Skip to content

TokenHub Integration

I don't manage LLM providers directly. All model routing, failover, and provider management is delegated to TokenHub -- an intelligent LLM proxy that speaks the OpenAI-compatible API.

You configure your physical providers (Anthropic, OpenAI, local vLLM servers, etc.) in TokenHub during its onboarding.
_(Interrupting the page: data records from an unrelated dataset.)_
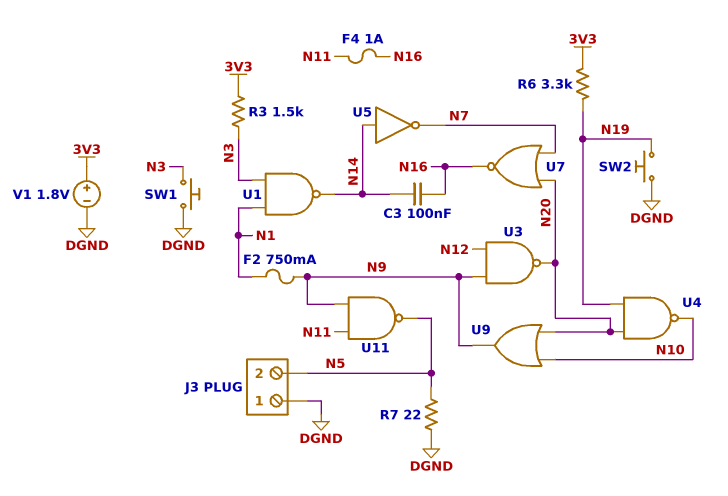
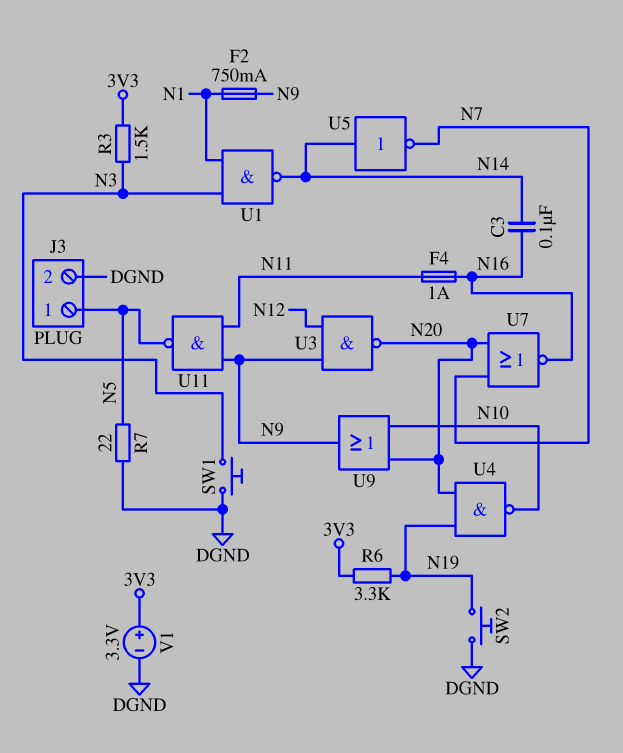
J3 pin 1: DGND -> N5
J3 pin 2: N5 -> DGND
V1: 1.8V (plus 3V3, minus DGND) -> 3.3V (plus 3V3, minus DGND)

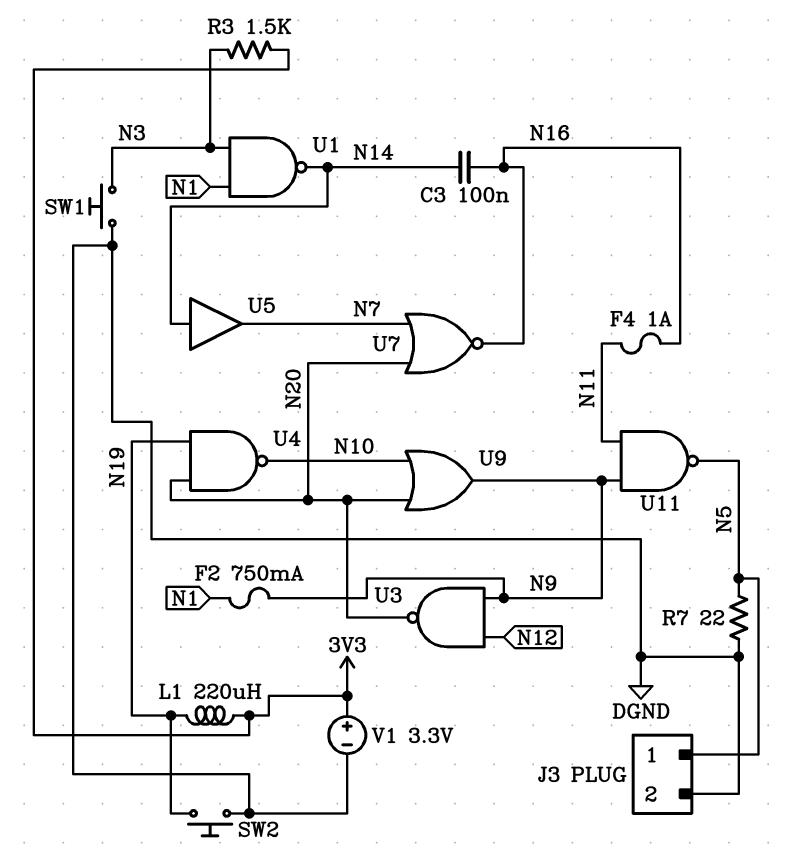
L1: none -> 220uH (3V3, N19)
R6: 3.3k (3V3, N19) -> none
U5: NOT (in N14, out N7) -> buffer (in N14, out N7)

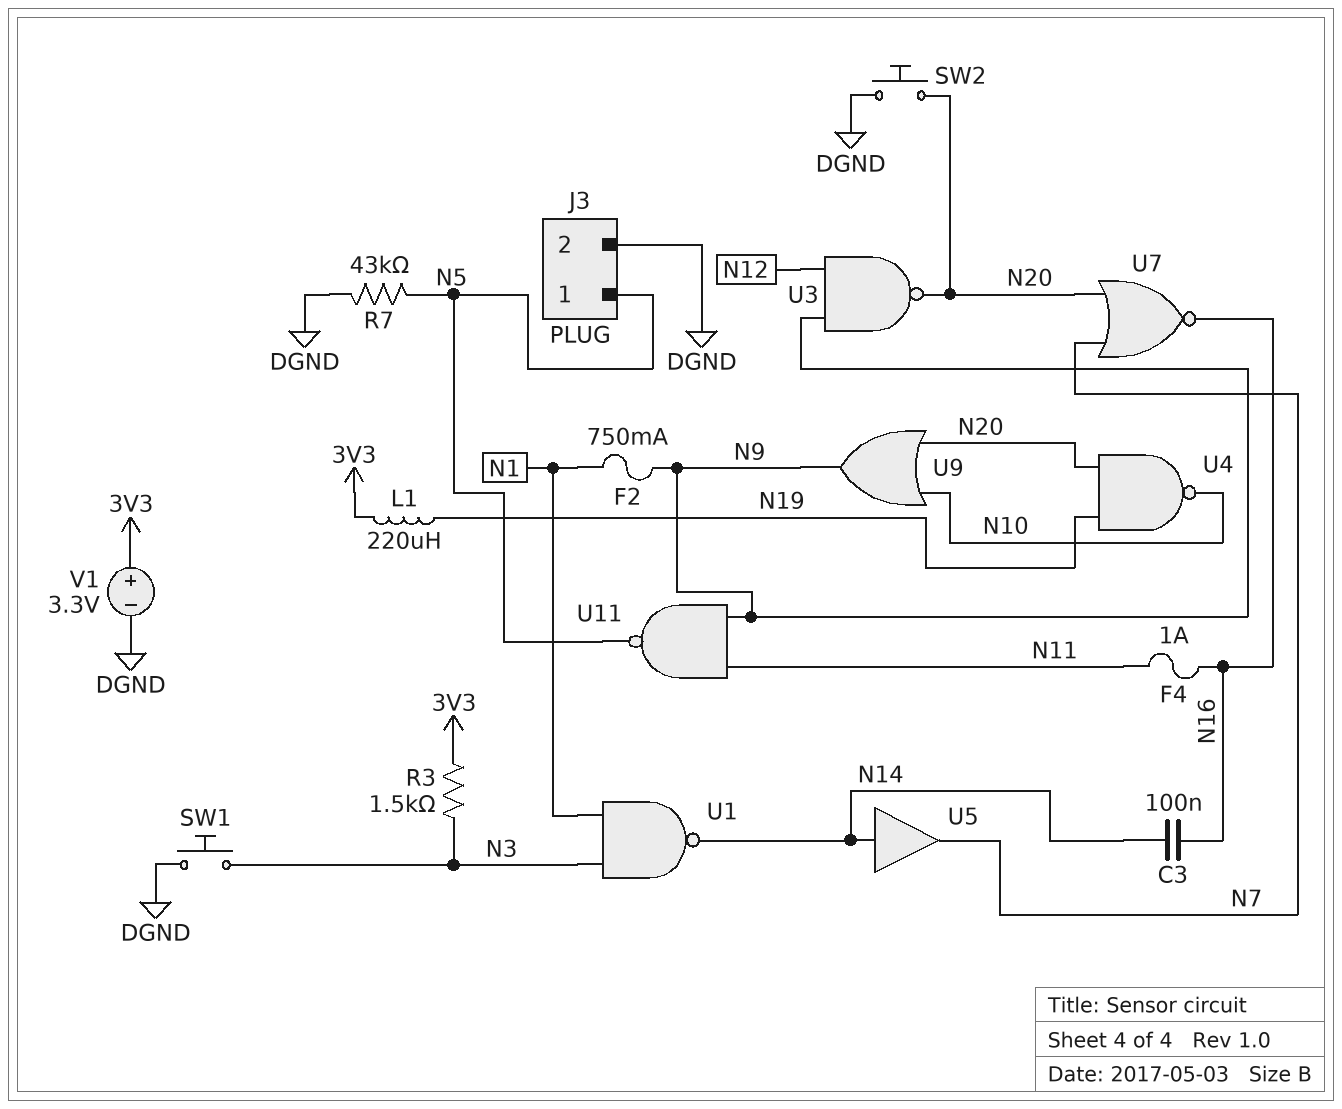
R7: 22 (DGND, N5) -> 43k (DGND, N5)
SW2: button (DGND, N19) -> button (DGND, N20)

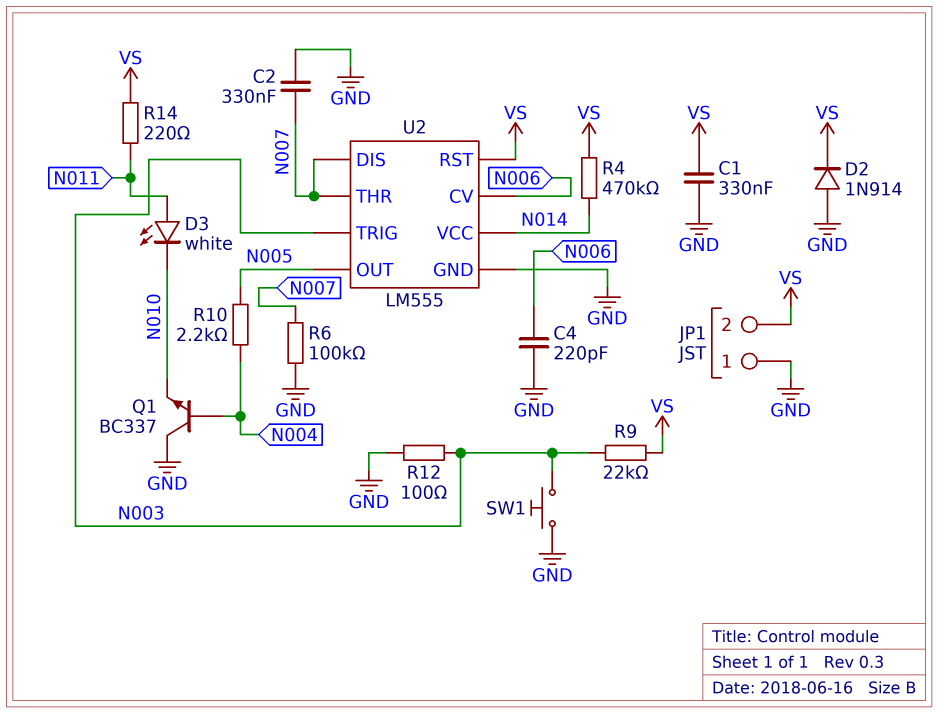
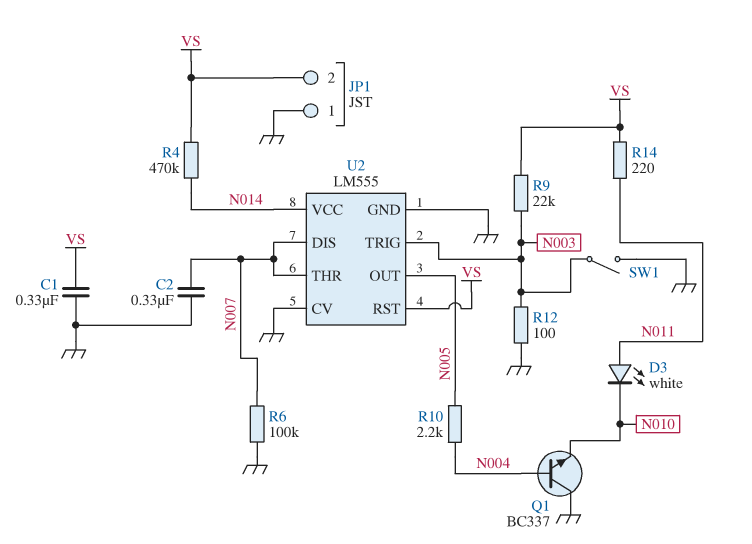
C4: 220pF (GND, N006) -> none
D2: diode 1N914 (A GND, K VS) -> none
SW1: button (GND, N003) -> switch (GND, N003)
U2 pin CV: N006 -> GND

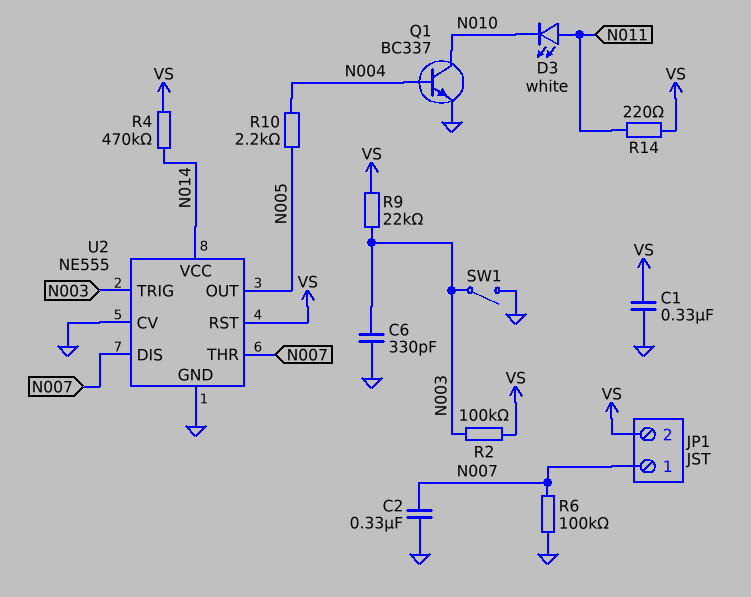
C6: none -> 330pF (GND, N003)
JP1 pin 1: GND -> N007
Q1: NPN BC337 (B N004, C GND, E N010) -> NPN BC337 (B N004, C N010, E GND)
R2: none -> 100k (N003, VS)
R12: 100 (GND, N003) -> none
U2: LM555 -> NE555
Then you register TokenHub as my sole provider and I forward all LLM requests through it.

Registering TokenHub

curl -X POST http://localhost:8080/api/v1/providers \
  -H "Content-Type: application/json" \
  -d '{
    "id": "tokenhub",
    "name": "TokenHub",
    "type": "openai",
    "endpoint": "http://localhost:8090/v1",
    "model": "anthropic/claude-sonnet-4-20250514",
    "api_key": "your-tokenhub-api-key"
  }'

For repeatable setup, use bootstrap.local or see the authoritative sample in the TokenHub repo.

Health Monitoring

I health-check TokenHub every 30 seconds. Provider states:

  • pending -- Just registered, first heartbeat not yet received
  • healthy -- Responding to chat completions successfully
  • failed -- Last heartbeat detected an error

Check health:

curl http://localhost:8080/api/v1/providers | jq '.[] | {id, status, last_heartbeat_error}'

Managing Physical Providers

Physical LLM providers (Anthropic, OpenAI, vLLM, etc.) are configured entirely within TokenHub. Use tokenhubctl to manage them:

tokenhubctl provider list
tokenhubctl provider add --name anthropic --type anthropic --api-key "$ANTHROPIC_API_KEY"
tokenhubctl model list
tokenhubctl model enable anthropic/claude-sonnet-4-20250514

See the TokenHub documentation for full provider and model management.

What Changed

I used to maintain my own multi-provider routing system with scoring, complexity estimation, GPU selection, and four routing policies (minimize_cost, minimize_latency, maximize_quality, balanced). That was ~6,000 lines of provider intelligence that duplicated what TokenHub already does better.

All of that is gone. TokenHub handles routing. I handle orchestration.